In 2016, the Pew Research Center did the first survey of its kind to find out more about Afro-Latinos in the United States. It found that about one-quarter of Latinos in the country identify as Afro-Caribbean or of African descent with roots in Latin America. Like me, the majority — 65 percent — live on the East Coast and tend to be of Caribbean descent. This is in contrast to the 2010 Census results, where only 2.5 percent selected black as their race. One-third chose other. The rest chose white.
I chose other. I never really thought I was either fully black or white. That is until I was thrown into the throngs of work interviews, networking sessions, and job changes. No matter where I went, people would automatically assume I was of African-American descent, until I started speaking Spanish.
And then they were in awe. Followed by a new awareness: Language transcends skin color. In my work life, whether in New York or Boston, I’ve occasionally experienced a one-two punch of stereotypes. One minute I’m seen as the angry black woman who voices her opinions too aggressively — and then people learn I’m Latina, and chuck it up to passion.

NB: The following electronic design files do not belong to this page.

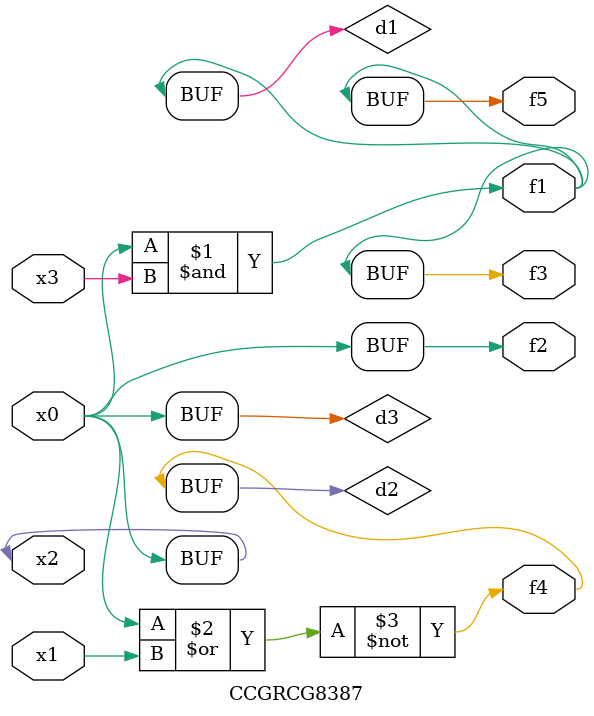
<source format=v>
module CCGRCG8387(
	input x0, x1, x2, x3,
	output f1, f2, f3, f4, f5
);

	wire d1, d2, d3;

	and (d1, x2, x3);
	nor (d2, x0, x1);
	buf (d3, x0, x2);
	assign f1 = d1;
	assign f2 = d3;
	assign f3 = d1;
	assign f4 = d2;
	assign f5 = d1;
endmodule

</source>
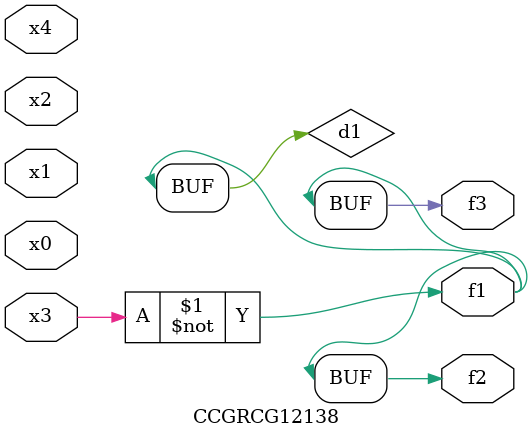
<source format=v>
module CCGRCG12138(
	input x0, x1, x2, x3, x4,
	output f1, f2, f3
);

	wire d1, d2;

	xnor (d1, x3);
	not (d2, x1);
	assign f1 = d1;
	assign f2 = d1;
	assign f3 = d1;
endmodule

</source>
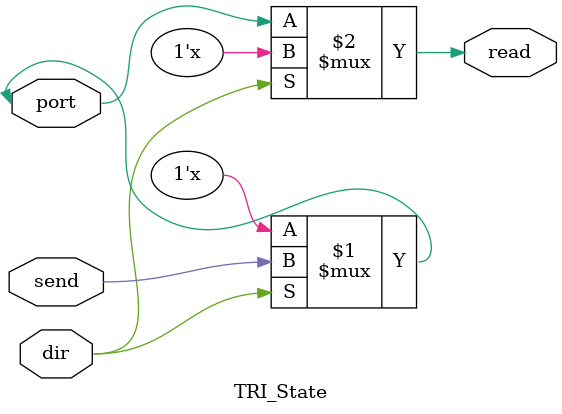
<source format=v>
module TRI_State (
	inout port,
	input dir,
	input send,
	output read
	);
	
	
	assign port = dir ? send : 1'bz;  // Se dir for 1, entra no modo de enviar dados.
	assign read = dir ? 1'bz : port;  // Se dir for 0, entra no modo de ler dados.
	
	
endmodule 
</source>
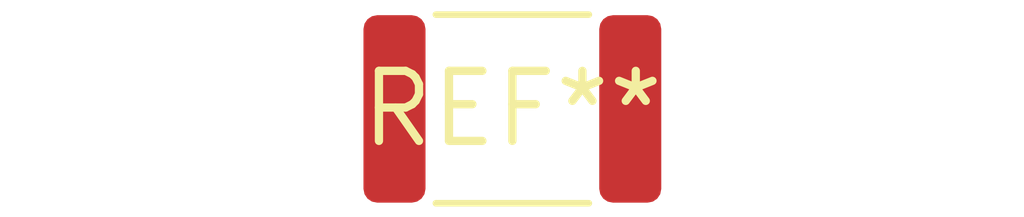
<source format=kicad_pcb>
(kicad_pcb (version 20240108) (generator pcbnew)

  (general
    (thickness 1.6)
  )

  (paper "A4")
  (layers
    (0 "F.Cu" signal)
    (31 "B.Cu" signal)
    (32 "B.Adhes" user "B.Adhesive")
    (33 "F.Adhes" user "F.Adhesive")
    (34 "B.Paste" user)
    (35 "F.Paste" user)
    (36 "B.SilkS" user "B.Silkscreen")
    (37 "F.SilkS" user "F.Silkscreen")
    (38 "B.Mask" user)
    (39 "F.Mask" user)
    (40 "Dwgs.User" user "User.Drawings")
    (41 "Cmts.User" user "User.Comments")
    (42 "Eco1.User" user "User.Eco1")
    (43 "Eco2.User" user "User.Eco2")
    (44 "Edge.Cuts" user)
    (45 "Margin" user)
    (46 "B.CrtYd" user "B.Courtyard")
    (47 "F.CrtYd" user "F.Courtyard")
    (48 "B.Fab" user)
    (49 "F.Fab" user)
    (50 "User.1" user)
    (51 "User.2" user)
    (52 "User.3" user)
    (53 "User.4" user)
    (54 "User.5" user)
    (55 "User.6" user)
    (56 "User.7" user)
    (57 "User.8" user)
    (58 "User.9" user)
  )

  (setup
    (pad_to_mask_clearance 0)
    (pcbplotparams
      (layerselection 0x00010fc_ffffffff)
      (plot_on_all_layers_selection 0x0000000_00000000)
      (disableapertmacros false)
      (usegerberextensions false)
      (usegerberattributes false)
      (usegerberadvancedattributes false)
      (creategerberjobfile false)
      (dashed_line_dash_ratio 12.000000)
      (dashed_line_gap_ratio 3.000000)
      (svgprecision 4)
      (plotframeref false)
      (viasonmask false)
      (mode 1)
      (useauxorigin false)
      (hpglpennumber 1)
      (hpglpenspeed 20)
      (hpglpendiameter 15.000000)
      (dxfpolygonmode false)
      (dxfimperialunits false)
      (dxfusepcbnewfont false)
      (psnegative false)
      (psa4output false)
      (plotreference false)
      (plotvalue false)
      (plotinvisibletext false)
      (sketchpadsonfab false)
      (subtractmaskfromsilk false)
      (outputformat 1)
      (mirror false)
      (drillshape 1)
      (scaleselection 1)
      (outputdirectory "")
    )
  )

  (net 0 "")

  (footprint "L_1812_4532Metric" (layer "F.Cu") (at 0 0))

)

</source>
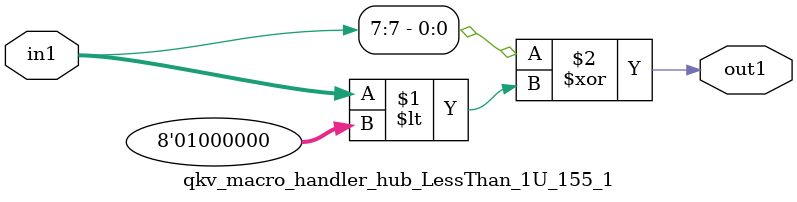
<source format=v>

`timescale 1ps / 1ps


module qkv_macro_handler_hub_LessThan_1U_155_1( in1, out1 );

    input [7:0] in1;
    output out1;

    
    // rtl_process:qkv_macro_handler_hub_LessThan_1U_155_1/qkv_macro_handler_hub_LessThan_1U_155_1_thread_1
    assign out1 = (in1[7] ^ in1 < 8'd064);

endmodule


</source>
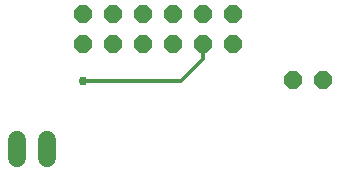
<source format=gbr>
G04 EAGLE Gerber RS-274X export*
G75*
%MOMM*%
%FSLAX34Y34*%
%LPD*%
%INBottom Copper*%
%IPPOS*%
%AMOC8*
5,1,8,0,0,1.08239X$1,22.5*%
G01*
%ADD10P,1.649562X8X22.500000*%
%ADD11C,1.524000*%
%ADD12P,1.649562X8X292.500000*%
%ADD13C,0.304800*%
%ADD14C,0.756400*%


D10*
X76200Y455930D03*
X76200Y481330D03*
X101600Y455930D03*
X101600Y481330D03*
X127000Y455930D03*
X127000Y481330D03*
X152400Y455930D03*
X152400Y481330D03*
X177800Y455930D03*
X177800Y481330D03*
X203200Y455930D03*
X203200Y481330D03*
D11*
X20320Y374650D02*
X20320Y359410D01*
X45720Y359410D02*
X45720Y374650D01*
D12*
X279400Y425450D03*
X254000Y425450D03*
D13*
X177800Y443230D02*
X177800Y455930D01*
X177800Y443230D02*
X158750Y424180D01*
X75700Y424180D01*
D14*
X75700Y424180D03*
M02*

</source>
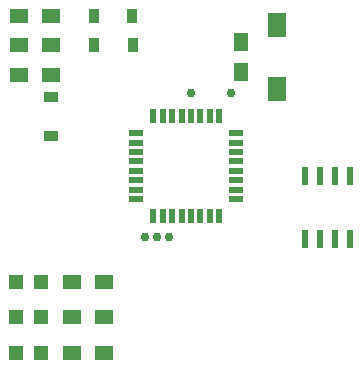
<source format=gbr>
G04 #@! TF.FileFunction,Paste,Top*
%FSLAX46Y46*%
G04 Gerber Fmt 4.6, Leading zero omitted, Abs format (unit mm)*
G04 Created by KiCad (PCBNEW 4.0.5) date Thu Feb  9 17:30:12 2017*
%MOMM*%
%LPD*%
G01*
G04 APERTURE LIST*
%ADD10C,0.100000*%
%ADD11R,0.600000X1.550000*%
%ADD12C,0.750000*%
%ADD13R,1.250000X1.500000*%
%ADD14R,0.910000X1.220000*%
%ADD15R,1.220000X0.910000*%
%ADD16R,1.198880X1.198880*%
%ADD17R,1.500000X1.300000*%
%ADD18R,1.600000X2.000000*%
%ADD19R,1.200000X0.600000*%
%ADD20R,0.600000X1.200000*%
G04 APERTURE END LIST*
D10*
D11*
X163905000Y-110800000D03*
X162635000Y-110800000D03*
X161365000Y-110800000D03*
X160095000Y-110800000D03*
X160095000Y-116200000D03*
X161365000Y-116200000D03*
X162635000Y-116200000D03*
X163905000Y-116200000D03*
D12*
X150400000Y-103800000D03*
X153800000Y-103800000D03*
X148500000Y-116000000D03*
X147500000Y-116000000D03*
D13*
X154660000Y-102030000D03*
X154660000Y-99530000D03*
D14*
X142175000Y-97280000D03*
X145445000Y-97280000D03*
X142190000Y-99780000D03*
X145460000Y-99780000D03*
D15*
X138510000Y-104145000D03*
X138510000Y-107415000D03*
D16*
X137709020Y-125780000D03*
X135610980Y-125780000D03*
X137660000Y-119780000D03*
X135561960Y-119780000D03*
X137660000Y-122780000D03*
X135561960Y-122780000D03*
D17*
X138510000Y-97280000D03*
X135810000Y-97280000D03*
X138510000Y-99780000D03*
X135810000Y-99780000D03*
X138510000Y-102280000D03*
X135810000Y-102280000D03*
X143010000Y-125780000D03*
X140310000Y-125780000D03*
X143010000Y-119780000D03*
X140310000Y-119780000D03*
X143010000Y-122780000D03*
X140310000Y-122780000D03*
D18*
X157660000Y-98080000D03*
X157660000Y-103480000D03*
D19*
X145750000Y-107200000D03*
X145750000Y-108000000D03*
X145750000Y-108800000D03*
X145750000Y-109600000D03*
X145750000Y-110400000D03*
X145750000Y-111200000D03*
X145750000Y-112000000D03*
X145750000Y-112800000D03*
D20*
X147200000Y-114250000D03*
X148000000Y-114250000D03*
X148800000Y-114250000D03*
X149600000Y-114250000D03*
X150400000Y-114250000D03*
X151200000Y-114250000D03*
X152000000Y-114250000D03*
X152800000Y-114250000D03*
D19*
X154250000Y-112800000D03*
X154250000Y-112000000D03*
X154250000Y-111200000D03*
X154250000Y-110400000D03*
X154250000Y-109600000D03*
X154250000Y-108800000D03*
X154250000Y-108000000D03*
X154250000Y-107200000D03*
D20*
X152800000Y-105750000D03*
X152000000Y-105750000D03*
X151200000Y-105750000D03*
X150400000Y-105750000D03*
X149600000Y-105750000D03*
X148800000Y-105750000D03*
X148000000Y-105750000D03*
X147200000Y-105750000D03*
D12*
X146500000Y-116000000D03*
M02*

</source>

But at my 38 years of age, I’ve made peace with my beautiful skin, my curly hair, and my parents’ native Spanish. I have walked waving my Dominican flag in the yearly Dominican Heritage Day parade in Jamaica Plain, honoring my ancestors. I want people to know about the many contributions of Afro-Latinos such as news anchor Gwen Ifill, of Panamanian and Barbadian descent; Puerto Rican historian Arturo Schomburg, who raised awareness about the African diaspora; and the unforgettable Celia Cruz, the “guarachera” revered as the queen of salsa. And our very own David “Big Papi” Ortiz, plus one of my all-time favorite players, Pedro Martinez.
Come the 2020 Census, you better believe I will not select other. For I am black. A proud Afro-Latina. And I also count.